The grand abbey was founded by Norman knight William de Lacy, who—in a highly unconventional move for the time—traded the battlefield for religion, and created a hermitage in the shadows of Brecon’s Black Mountains.

During the height of its popularity, up to 40 religious canons lived on-site at the abbey and visitors travelled to see it from around the world. Sadly this period of prosperity did not last. Following Henry VIII’s set of 16th-century laws that worked to dissolve British monasteries, the site was largely abandoned and left to the elements.

And yet, even as a ruin, the Monmouthshire site exudes a tranquil beauty befitting a monument that was once one of Wales’ great medieval buildings. Symmetrical stone arches still stand in a grand row, along with a few turret-topped stone towers, providing a sense of the scale of the original priory. So picturesque are the weathered remains that famed British artist J.M.W. Turner traveled here to paint them in 1794 (a watercolor that now hangs in the Tate Britain in London).

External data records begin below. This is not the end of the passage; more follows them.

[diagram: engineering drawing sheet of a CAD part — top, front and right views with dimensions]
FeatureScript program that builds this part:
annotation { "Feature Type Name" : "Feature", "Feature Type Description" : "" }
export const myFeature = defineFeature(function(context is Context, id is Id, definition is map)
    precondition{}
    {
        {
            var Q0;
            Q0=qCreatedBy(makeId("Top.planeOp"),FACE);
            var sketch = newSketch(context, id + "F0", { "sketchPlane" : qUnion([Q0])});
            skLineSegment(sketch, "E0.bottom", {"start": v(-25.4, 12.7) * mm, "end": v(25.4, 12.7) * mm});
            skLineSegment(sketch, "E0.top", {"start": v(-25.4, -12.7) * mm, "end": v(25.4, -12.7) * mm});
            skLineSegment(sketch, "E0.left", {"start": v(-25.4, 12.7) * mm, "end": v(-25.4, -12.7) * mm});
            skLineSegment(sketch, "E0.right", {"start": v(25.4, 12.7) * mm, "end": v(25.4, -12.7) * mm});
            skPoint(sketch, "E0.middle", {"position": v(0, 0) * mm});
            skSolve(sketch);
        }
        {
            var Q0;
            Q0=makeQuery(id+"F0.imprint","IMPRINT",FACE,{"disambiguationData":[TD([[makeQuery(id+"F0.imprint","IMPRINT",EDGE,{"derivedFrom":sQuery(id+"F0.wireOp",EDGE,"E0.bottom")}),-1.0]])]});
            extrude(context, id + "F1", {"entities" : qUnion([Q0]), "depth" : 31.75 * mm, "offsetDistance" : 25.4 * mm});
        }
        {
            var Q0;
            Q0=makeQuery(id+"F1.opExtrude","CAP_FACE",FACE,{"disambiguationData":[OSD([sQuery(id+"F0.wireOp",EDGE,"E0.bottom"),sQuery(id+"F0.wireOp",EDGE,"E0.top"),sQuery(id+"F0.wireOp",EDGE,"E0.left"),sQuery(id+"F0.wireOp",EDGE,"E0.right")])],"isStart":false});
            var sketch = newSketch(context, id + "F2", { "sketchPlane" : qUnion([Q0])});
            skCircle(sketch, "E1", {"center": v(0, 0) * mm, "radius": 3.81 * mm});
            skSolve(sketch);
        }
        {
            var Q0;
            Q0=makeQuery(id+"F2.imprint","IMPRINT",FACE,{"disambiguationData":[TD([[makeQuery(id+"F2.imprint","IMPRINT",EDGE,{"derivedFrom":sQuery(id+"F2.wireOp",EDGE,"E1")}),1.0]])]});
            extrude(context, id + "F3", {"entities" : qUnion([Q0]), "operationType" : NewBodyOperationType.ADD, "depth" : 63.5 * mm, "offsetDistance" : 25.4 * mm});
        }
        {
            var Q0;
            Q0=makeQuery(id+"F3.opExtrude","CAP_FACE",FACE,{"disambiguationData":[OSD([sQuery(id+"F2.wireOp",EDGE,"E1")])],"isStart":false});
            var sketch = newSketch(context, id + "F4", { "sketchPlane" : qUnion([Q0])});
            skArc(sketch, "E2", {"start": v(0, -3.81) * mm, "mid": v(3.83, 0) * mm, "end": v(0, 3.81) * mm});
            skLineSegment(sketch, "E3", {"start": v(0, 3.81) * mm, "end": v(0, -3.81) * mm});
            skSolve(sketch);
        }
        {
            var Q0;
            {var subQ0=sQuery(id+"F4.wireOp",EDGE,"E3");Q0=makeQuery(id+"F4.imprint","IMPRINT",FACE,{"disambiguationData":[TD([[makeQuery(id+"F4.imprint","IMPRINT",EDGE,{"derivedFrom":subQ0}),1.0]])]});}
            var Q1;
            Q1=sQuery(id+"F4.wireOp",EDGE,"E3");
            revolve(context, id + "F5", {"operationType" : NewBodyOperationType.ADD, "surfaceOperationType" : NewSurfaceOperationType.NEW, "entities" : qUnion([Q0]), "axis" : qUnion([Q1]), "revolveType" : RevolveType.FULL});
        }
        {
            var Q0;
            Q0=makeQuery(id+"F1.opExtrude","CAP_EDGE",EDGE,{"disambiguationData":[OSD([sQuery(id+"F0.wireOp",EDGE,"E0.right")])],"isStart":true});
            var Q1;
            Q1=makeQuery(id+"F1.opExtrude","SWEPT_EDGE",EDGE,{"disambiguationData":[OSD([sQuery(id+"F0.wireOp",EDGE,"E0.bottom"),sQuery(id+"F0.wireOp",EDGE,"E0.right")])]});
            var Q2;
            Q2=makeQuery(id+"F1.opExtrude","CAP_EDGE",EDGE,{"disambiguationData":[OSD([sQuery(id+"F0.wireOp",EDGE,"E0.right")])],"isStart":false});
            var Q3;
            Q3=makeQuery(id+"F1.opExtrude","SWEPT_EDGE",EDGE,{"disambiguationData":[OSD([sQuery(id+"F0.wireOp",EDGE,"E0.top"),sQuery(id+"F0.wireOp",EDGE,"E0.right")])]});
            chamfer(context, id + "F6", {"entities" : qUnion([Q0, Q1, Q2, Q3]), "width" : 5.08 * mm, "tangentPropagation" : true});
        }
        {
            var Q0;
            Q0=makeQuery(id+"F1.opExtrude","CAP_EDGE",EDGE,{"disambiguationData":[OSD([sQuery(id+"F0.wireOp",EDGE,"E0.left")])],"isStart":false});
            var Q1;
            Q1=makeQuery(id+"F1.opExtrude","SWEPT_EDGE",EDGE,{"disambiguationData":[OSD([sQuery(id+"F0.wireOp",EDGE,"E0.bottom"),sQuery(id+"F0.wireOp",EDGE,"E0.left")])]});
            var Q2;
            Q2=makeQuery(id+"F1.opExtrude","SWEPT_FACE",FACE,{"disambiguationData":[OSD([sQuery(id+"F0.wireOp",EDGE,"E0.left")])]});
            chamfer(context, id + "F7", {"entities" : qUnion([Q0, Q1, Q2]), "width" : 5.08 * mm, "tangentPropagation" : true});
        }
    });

And then, of course, there’s the pub. Hidden beneath the 900-year-old site, in what is thought to have once been the abbey’s cellar, is a wonderfully cozy undercroft bar, where in-the-know patrons duck down into a cave-like space to sample the selection of local ales on tap.

The old-worldly drinking den is run by the Llanthony Priory Hotel, which is attached to the site. The hotel has been set up to retain a sense of the abbey’s original role as a retreat from the modern world, and, as such, offers no in-room TVs, no wifi, and not even any mobile phone signal.

Along with drawing hikers, history buffs, and quirky pub enthusiasts, the area is also famed for its stargazing credentials, offering exceptionally clear views of the cosmos after dark.

Know Before You Go

The site is under the custody of Cadw (the Welsh Government's historic environment service) but is free to enter. Opening times are between 10 a.m. and 4 p.m. Dogs are not allowed within the grounds of the priory or inside the pub.


There is parking adjacent to the priory, although it can get busy. There is level access from the car park, on gravel footpaths and grass. It's possible to take drinks outside into the priory, but picnics are not allowed.